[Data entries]

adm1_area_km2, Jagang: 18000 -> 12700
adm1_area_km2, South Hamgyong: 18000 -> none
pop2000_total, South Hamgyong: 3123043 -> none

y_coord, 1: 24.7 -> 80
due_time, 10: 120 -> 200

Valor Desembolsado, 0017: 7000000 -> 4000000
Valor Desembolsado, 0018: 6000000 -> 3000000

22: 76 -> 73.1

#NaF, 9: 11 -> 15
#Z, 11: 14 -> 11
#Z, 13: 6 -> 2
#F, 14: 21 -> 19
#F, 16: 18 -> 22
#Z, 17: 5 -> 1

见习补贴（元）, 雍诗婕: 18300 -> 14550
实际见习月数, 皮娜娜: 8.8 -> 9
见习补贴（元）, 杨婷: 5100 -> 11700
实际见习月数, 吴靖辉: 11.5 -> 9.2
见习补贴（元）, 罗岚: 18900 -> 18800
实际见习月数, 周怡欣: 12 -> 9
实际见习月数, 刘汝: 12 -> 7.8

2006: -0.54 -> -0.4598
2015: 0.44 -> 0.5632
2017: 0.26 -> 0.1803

Instructions for the task | Print each record word for word.

Expected answer |
adm1_area_km2, Jagang: 18000 -> 12700
adm1_area_km2, South Hamgyong: 18000 -> none
pop2000_total, South Hamgyong: 3123043 -> none

y_coord, 1: 24.7 -> 80
due_time, 10: 120 -> 200

Valor Desembolsado, 0017: 7000000 -> 4000000
Valor Desembolsado, 0018: 6000000 -> 3000000

22: 76 -> 73.1

#NaF, 9: 11 -> 15
#Z, 11: 14 -> 11
#Z, 13: 6 -> 2
#F, 14: 21 -> 19
#F, 16: 18 -> 22
#Z, 17: 5 -> 1

见习补贴（元）, 雍诗婕: 18300 -> 14550
实际见习月数, 皮娜娜: 8.8 -> 9
见习补贴（元）, 杨婷: 5100 -> 11700
实际见习月数, 吴靖辉: 11.5 -> 9.2
见习补贴（元）, 罗岚: 18900 -> 18800
实际见习月数, 周怡欣: 12 -> 9
实际见习月数, 刘汝: 12 -> 7.8

2006: -0.54 -> -0.4598
2015: 0.44 -> 0.5632
2017: 0.26 -> 0.1803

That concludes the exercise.